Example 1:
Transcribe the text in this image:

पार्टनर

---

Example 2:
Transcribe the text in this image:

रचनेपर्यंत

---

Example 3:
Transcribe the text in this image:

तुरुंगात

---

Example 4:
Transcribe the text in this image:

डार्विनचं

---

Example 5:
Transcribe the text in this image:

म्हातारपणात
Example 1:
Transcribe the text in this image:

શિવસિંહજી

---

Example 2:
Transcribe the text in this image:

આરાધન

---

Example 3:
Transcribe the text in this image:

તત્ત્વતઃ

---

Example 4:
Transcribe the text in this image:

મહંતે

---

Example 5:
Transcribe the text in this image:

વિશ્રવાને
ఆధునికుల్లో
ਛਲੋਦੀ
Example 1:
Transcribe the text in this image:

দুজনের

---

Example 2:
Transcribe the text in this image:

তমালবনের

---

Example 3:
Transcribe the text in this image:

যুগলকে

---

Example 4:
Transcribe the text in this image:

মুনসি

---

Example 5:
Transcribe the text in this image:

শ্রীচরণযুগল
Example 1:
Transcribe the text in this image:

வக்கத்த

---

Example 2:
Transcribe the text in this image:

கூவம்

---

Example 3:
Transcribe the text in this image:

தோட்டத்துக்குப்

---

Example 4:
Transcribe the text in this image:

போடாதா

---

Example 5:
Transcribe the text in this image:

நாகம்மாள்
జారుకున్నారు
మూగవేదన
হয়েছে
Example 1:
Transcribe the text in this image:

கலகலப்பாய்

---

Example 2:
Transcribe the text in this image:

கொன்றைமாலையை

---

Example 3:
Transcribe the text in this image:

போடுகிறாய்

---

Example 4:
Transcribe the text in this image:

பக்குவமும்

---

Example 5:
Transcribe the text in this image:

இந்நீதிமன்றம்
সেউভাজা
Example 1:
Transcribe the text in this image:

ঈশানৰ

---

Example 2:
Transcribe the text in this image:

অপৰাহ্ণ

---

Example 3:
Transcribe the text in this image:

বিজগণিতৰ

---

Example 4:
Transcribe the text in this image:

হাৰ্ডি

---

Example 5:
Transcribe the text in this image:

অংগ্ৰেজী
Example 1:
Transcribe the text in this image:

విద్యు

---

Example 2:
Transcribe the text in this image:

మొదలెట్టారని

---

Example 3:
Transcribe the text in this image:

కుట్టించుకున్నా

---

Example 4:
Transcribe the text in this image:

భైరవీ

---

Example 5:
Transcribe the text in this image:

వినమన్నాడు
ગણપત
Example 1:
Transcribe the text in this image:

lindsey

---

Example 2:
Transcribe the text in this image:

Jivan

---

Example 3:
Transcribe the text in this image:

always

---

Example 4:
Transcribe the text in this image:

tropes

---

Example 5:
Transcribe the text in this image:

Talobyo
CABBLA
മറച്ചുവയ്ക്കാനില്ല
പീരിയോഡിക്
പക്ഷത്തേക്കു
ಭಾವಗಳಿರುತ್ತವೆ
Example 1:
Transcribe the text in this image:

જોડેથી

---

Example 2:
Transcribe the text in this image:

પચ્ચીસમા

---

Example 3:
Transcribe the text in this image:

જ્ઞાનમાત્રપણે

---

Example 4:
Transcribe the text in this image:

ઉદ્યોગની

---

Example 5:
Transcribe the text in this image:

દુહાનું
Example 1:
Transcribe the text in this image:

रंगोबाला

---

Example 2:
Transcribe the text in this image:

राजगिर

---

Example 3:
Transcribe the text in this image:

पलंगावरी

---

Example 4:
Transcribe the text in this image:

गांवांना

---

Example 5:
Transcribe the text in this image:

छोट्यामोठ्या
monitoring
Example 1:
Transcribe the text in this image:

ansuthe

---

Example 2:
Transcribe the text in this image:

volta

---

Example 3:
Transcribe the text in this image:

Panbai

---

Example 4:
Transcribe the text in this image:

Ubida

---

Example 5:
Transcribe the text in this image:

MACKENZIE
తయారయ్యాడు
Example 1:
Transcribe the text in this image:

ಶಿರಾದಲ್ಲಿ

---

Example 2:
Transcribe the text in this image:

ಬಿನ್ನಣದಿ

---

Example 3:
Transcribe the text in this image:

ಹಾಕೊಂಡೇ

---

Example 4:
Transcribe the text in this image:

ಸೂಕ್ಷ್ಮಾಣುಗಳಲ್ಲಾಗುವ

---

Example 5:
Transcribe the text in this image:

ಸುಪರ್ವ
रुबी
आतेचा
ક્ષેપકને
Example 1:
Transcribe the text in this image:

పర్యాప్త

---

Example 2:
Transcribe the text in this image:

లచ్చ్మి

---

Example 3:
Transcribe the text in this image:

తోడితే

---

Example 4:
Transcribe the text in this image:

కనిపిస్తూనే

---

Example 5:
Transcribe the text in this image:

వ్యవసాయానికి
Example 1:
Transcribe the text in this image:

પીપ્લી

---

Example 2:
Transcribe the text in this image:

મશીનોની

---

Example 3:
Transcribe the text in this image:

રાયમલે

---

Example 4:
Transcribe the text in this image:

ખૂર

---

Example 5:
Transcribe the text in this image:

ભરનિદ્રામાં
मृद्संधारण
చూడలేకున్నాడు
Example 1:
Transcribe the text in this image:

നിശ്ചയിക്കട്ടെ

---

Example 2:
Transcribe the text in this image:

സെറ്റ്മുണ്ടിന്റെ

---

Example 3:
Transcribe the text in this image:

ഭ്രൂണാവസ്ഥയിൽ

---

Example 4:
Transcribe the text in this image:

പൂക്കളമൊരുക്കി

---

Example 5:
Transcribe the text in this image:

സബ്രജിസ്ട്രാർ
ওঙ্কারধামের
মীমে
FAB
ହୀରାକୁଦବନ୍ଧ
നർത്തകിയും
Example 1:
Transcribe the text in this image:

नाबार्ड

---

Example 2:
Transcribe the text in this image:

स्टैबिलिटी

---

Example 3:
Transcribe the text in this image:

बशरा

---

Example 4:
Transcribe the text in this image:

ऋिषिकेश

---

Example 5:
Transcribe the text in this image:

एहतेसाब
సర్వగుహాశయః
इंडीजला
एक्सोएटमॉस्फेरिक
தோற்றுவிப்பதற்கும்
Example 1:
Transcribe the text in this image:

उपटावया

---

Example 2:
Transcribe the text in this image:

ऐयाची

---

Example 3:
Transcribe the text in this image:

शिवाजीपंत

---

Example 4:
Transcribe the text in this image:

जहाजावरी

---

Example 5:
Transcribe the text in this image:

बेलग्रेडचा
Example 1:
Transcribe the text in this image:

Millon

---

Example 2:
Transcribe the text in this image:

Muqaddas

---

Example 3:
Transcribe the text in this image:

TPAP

============

*WORK TO BE COMPLETED:* Each line of the material should be returned exactly as it stands.

*RESULT OF THE TASK:*
Example 1:
Transcribe the text in this image:

पार्टनर

---

Example 2:
Transcribe the text in this image:

रचनेपर्यंत

---

Example 3:
Transcribe the text in this image:

तुरुंगात

---

Example 4:
Transcribe the text in this image:

डार्विनचं

---

Example 5:
Transcribe the text in this image:

म्हातारपणात
Example 1:
Transcribe the text in this image:

શિવસિંહજી

---

Example 2:
Transcribe the text in this image:

આરાધન

---

Example 3:
Transcribe the text in this image:

તત્ત્વતઃ

---

Example 4:
Transcribe the text in this image:

મહંતે

---

Example 5:
Transcribe the text in this image:

વિશ્રવાને
ఆధునికుల్లో
ਛਲੋਦੀ
Example 1:
Transcribe the text in this image:

দুজনের

---

Example 2:
Transcribe the text in this image:

তমালবনের

---

Example 3:
Transcribe the text in this image:

যুগলকে

---

Example 4:
Transcribe the text in this image:

মুনসি

---

Example 5:
Transcribe the text in this image:

শ্রীচরণযুগল
Example 1:
Transcribe the text in this image:

வக்கத்த

---

Example 2:
Transcribe the text in this image:

கூவம்

---

Example 3:
Transcribe the text in this image:

தோட்டத்துக்குப்

---

Example 4:
Transcribe the text in this image:

போடாதா

---

Example 5:
Transcribe the text in this image:

நாகம்மாள்
జారుకున్నారు
మూగవేదన
হয়েছে
Example 1:
Transcribe the text in this image:

கலகலப்பாய்

---

Example 2:
Transcribe the text in this image:

கொன்றைமாலையை

---

Example 3:
Transcribe the text in this image:

போடுகிறாய்

---

Example 4:
Transcribe the text in this image:

பக்குவமும்

---

Example 5:
Transcribe the text in this image:

இந்நீதிமன்றம்
সেউভাজা
Example 1:
Transcribe the text in this image:

ঈশানৰ

---

Example 2:
Transcribe the text in this image:

অপৰাহ্ণ

---

Example 3:
Transcribe the text in this image:

বিজগণিতৰ

---

Example 4:
Transcribe the text in this image:

হাৰ্ডি

---

Example 5:
Transcribe the text in this image:

অংগ্ৰেজী
Example 1:
Transcribe the text in this image:

విద్యు

---

Example 2:
Transcribe the text in this image:

మొదలెట్టారని

---

Example 3:
Transcribe the text in this image:

కుట్టించుకున్నా

---

Example 4:
Transcribe the text in this image:

భైరవీ

---

Example 5:
Transcribe the text in this image:

వినమన్నాడు
ગણપત
Example 1:
Transcribe the text in this image:

lindsey

---

Example 2:
Transcribe the text in this image:

Jivan

---

Example 3:
Transcribe the text in this image:

always

---

Example 4:
Transcribe the text in this image:

tropes

---

Example 5:
Transcribe the text in this image:

Talobyo
CABBLA
മറച്ചുവയ്ക്കാനില്ല
പീരിയോഡിക്
പക്ഷത്തേക്കു
ಭಾವಗಳಿರುತ್ತವೆ
Example 1:
Transcribe the text in this image:

જોડેથી

---

Example 2:
Transcribe the text in this image:

પચ્ચીસમા

---

Example 3:
Transcribe the text in this image:

જ્ઞાનમાત્રપણે

---

Example 4:
Transcribe the text in this image:

ઉદ્યોગની

---

Example 5:
Transcribe the text in this image:

દુહાનું
Example 1:
Transcribe the text in this image:

रंगोबाला

---

Example 2:
Transcribe the text in this image:

राजगिर

---

Example 3:
Transcribe the text in this image:

पलंगावरी

---

Example 4:
Transcribe the text in this image:

गांवांना

---

Example 5:
Transcribe the text in this image:

छोट्यामोठ्या
monitoring
Example 1:
Transcribe the text in this image:

ansuthe

---

Example 2:
Transcribe the text in this image:

volta

---

Example 3:
Transcribe the text in this image:

Panbai

---

Example 4:
Transcribe the text in this image:

Ubida

---

Example 5:
Transcribe the text in this image:

MACKENZIE
తయారయ్యాడు
Example 1:
Transcribe the text in this image:

ಶಿರಾದಲ್ಲಿ

---

Example 2:
Transcribe the text in this image:

ಬಿನ್ನಣದಿ

---

Example 3:
Transcribe the text in this image:

ಹಾಕೊಂಡೇ

---

Example 4:
Transcribe the text in this image:

ಸೂಕ್ಷ್ಮಾಣುಗಳಲ್ಲಾಗುವ

---

Example 5:
Transcribe the text in this image:

ಸುಪರ್ವ
रुबी
आतेचा
ક્ષેપકને
Example 1:
Transcribe the text in this image:

పర్యాప్త

---

Example 2:
Transcribe the text in this image:

లచ్చ్మి

---

Example 3:
Transcribe the text in this image:

తోడితే

---

Example 4:
Transcribe the text in this image:

కనిపిస్తూనే

---

Example 5:
Transcribe the text in this image:

వ్యవసాయానికి
Example 1:
Transcribe the text in this image:

પીપ્લી

---

Example 2:
Transcribe the text in this image:

મશીનોની

---

Example 3:
Transcribe the text in this image:

રાયમલે

---

Example 4:
Transcribe the text in this image:

ખૂર

---

Example 5:
Transcribe the text in this image:

ભરનિદ્રામાં
मृद्संधारण
చూడలేకున్నాడు
Example 1:
Transcribe the text in this image:

നിശ്ചയിക്കട്ടെ

---

Example 2:
Transcribe the text in this image:

സെറ്റ്മുണ്ടിന്റെ

---

Example 3:
Transcribe the text in this image:

ഭ്രൂണാവസ്ഥയിൽ

---

Example 4:
Transcribe the text in this image:

പൂക്കളമൊരുക്കി

---

Example 5:
Transcribe the text in this image:

സബ്രജിസ്ട്രാർ
ওঙ্কারধামের
মীমে
FAB
ହୀରାକୁଦବନ୍ଧ
നർത്തകിയും
Example 1:
Transcribe the text in this image:

नाबार्ड

---

Example 2:
Transcribe the text in this image:

स्टैबिलिटी

---

Example 3:
Transcribe the text in this image:

बशरा

---

Example 4:
Transcribe the text in this image:

ऋिषिकेश

---

Example 5:
Transcribe the text in this image:

एहतेसाब
సర్వగుహాశయః
इंडीजला
एक्सोएटमॉस्फेरिक
தோற்றுவிப்பதற்கும்
Example 1:
Transcribe the text in this image:

उपटावया

---

Example 2:
Transcribe the text in this image:

ऐयाची

---

Example 3:
Transcribe the text in this image:

शिवाजीपंत

---

Example 4:
Transcribe the text in this image:

जहाजावरी

---

Example 5:
Transcribe the text in this image:

बेलग्रेडचा
Example 1:
Transcribe the text in this image:

Millon

---

Example 2:
Transcribe the text in this image:

Muqaddas

---

Example 3:
Transcribe the text in this image:

TPAP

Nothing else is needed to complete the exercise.